Another form of extreme hardship is financial hardship. Here are instances of financial hardship:
- Do you own a home in the United States?
- Do you have significant student debt?
- If you were to move, would you be required to have additional training to work?
- Would you even be able to get the same kind of work or employment?
- Are you taking care of elderly parents here in the United States?
- Are you’re helping support them?
- Would you be able to do that if you had to move abroad?
Another form of exceptional hardship is educational hardship:
- Are you going to school here in the United States?
- Would that education be compromised if you had to move abroad?
- Are you not able to speak the language in your spouse’s country of orgin?

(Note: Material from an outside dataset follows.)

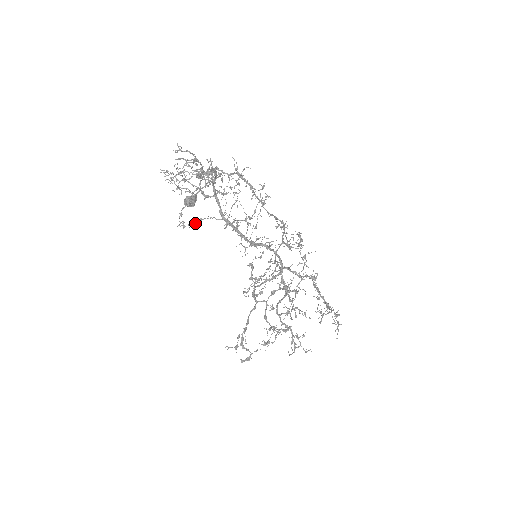
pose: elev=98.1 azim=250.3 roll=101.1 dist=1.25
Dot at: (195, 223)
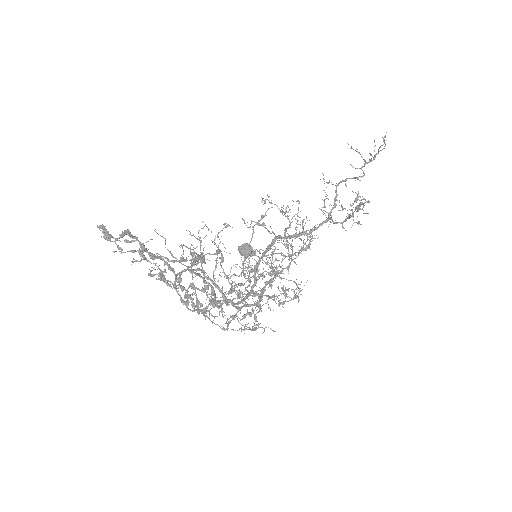
Dot at: (256, 222)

By answering affirmatively to this kind of questions, there may be some form of educational hardship that may constitute extreme hardship you could touch upon. For example, if you are enrolled in a four-year academic program, moving to your home country would disrupt that program. You could suffer from such disruption because the same educational program is not available in your home country or available only in the local language, making it hard to follow or simply because you can’t take the course in the local language. These are crucial elements that lead to educational hardship you should consider when you consult with your immigration attorney.